Seno menambahkan masyarakat Desa Pa’ Kidang telah membentuk kelompok wisata Pa’ Kidang Makmur sebagai upaya pelestarian. Dalam mendukung upaya pengembangan ekowisata itu, Balai TNKM melakukan kegiatan pelatihan pemanduan serta memberikan bantuan sarana prasarana berupa selter dan papan informasi serta interpretasi. Balai ingin perjalanan pelestarian Rafflesia Pricei di Krayan berangkat dari pendekatan sosial dan budaya.
Kepala SPTN Wilayah I TNKM, Hery Gunawan, menjelaskan harmonisasi hubungan masyarakat dengan bunga tersebut telah mengalami perubahan besar. Ia mengungkapkan dulu Rafflesia tidak memiliki nilai khusus dalam tradisi masyarakat sekitar.
“Menurut cerita masyarakat, sebelum mengetahui bahwa Rafflesia merupakan tumbuhan langka dan dilindungi, masyarakat memanfaatkan bunga Rafflesia untuk pakan anjing ketika di dalam hutan,” ujarnya.
Kini masyarakat justru menjadi penjaga Rafflesia Pricei melalui tim monitoring di Resor Krayan dan melalui aktivitas wisata lokal. Budaya ikut bertransformasi, salah satunya replika dan gambar Rafflesia kini digunakan sebagai properti dalam tarian Dayak Lundayeh, menjadikannya simbol baru yang menghubungkan identitas adat dengan konservasi alam.
Keberadaan Rafflesia Pricei menjadi indikator lestari dan sehatnya hutan TNKM.
“Adanya Rafflesia Pricei menandakan bahwa fungsi ekologis hutan TNKM masih terjaga dengan baik. Hal tersebut dikarenakan Rafflesia merupakan tumbuhan yang sensitif terhadap gangguan,” ujar Hery.
Dinilai mengandung daya tarik wisata, TNKM membentuk kelompok monitoring khusus untuk Rafflesia Pricei agar masyarakat dapat menentukan waktu kemungkinan mekarnya bunga sehingga wisatawan memiliki peluang menyaksikan antesis (periode bunga mekar) secara langsung.
Lokasi wisata unggulan desa tersebut, Buduk Udan, berada di ketinggian sekitar 1.400 meter di atas permukaan laut. Jalur pendakian menuju puncak menempuh jarak sekitar 5 kilometer. Saat perjalanan kembali, pengunjung diarahkan melewati rute yang bersinggungan langsung dengan habitat alami Rafflesia Pricei, sehingga peluang melihat bunga mekar semakin besar dalam satu titik.
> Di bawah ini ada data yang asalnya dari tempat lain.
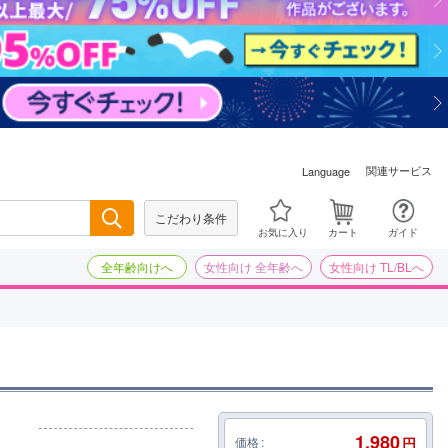
関連サービス
Language
こだわり条件
検索
お気に入り
カート
ガイド
全年齢向けへ
女性向け 全年齢へ
女性向け TL/BLへ
1,980
価格
円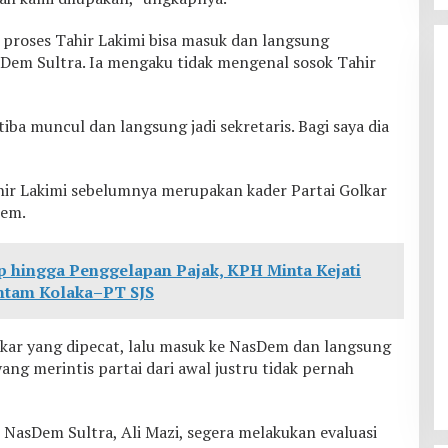
proses Tahir Lakimi bisa masuk dan langsung
sDem Sultra. Ia mengaku tidak mengenal sosok Tahir
tiba muncul dan langsung jadi sekretaris. Bagi saya dia
ahir Lakimi sebelumnya merupakan kader Partai Golkar
Dem.
 hingga Penggelapan Pajak, KPH Minta Kejati
Antam Kolaka–PT SJS
lkar yang dipecat, lalu masuk ke NasDem dan langsung
yang merintis partai dari awal justru tidak pernah
asDem Sultra, Ali Mazi, segera melakukan evaluasi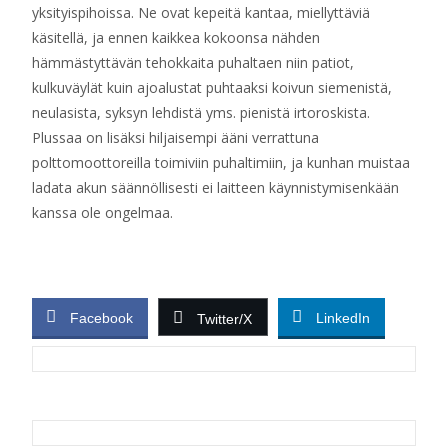
yksityispihoissa. Ne ovat kepeitä kantaa, miellyttäviä
käsitellä, ja ennen kaikkea kokoonsa nähden
hämmästyttävän tehokkaita puhaltaen niin patiot,
kulkuväylät kuin ajoalustat puhtaaksi koivun siemenistä,
neulasista, syksyn lehdistä yms. pienistä irtoroskista.
Plussaa on lisäksi hiljaisempi ääni verrattuna
polttomoottoreilla toimiviin puhaltimiin, ja kunhan muistaa
ladata akun säännöllisesti ei laitteen käynnistymisenkään
kanssa ole ongelmaa.
Facebook
LinkedIn
Twitter/X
TNKM yang dikelola melalui kolaborasi pemerintah, masyarakat adat, dan mitra konservasi terus mendorong pemanfaatan wisata alam berbasis perlindungan ekosistem. Seno Pramudito berharap destinasi wisata di Desa Pa’ Kidang, khususnya Buduk Udan, dapat dikembangkan dan dilestarikan sehingga meningkatkan pendapatan masyarakat.
“Kami juga mengharapkan para mitra dan pemerintah daerah mendukung pengembangan destinasi wisata di Desa Pa’ Kidang ini,” pungkasnya.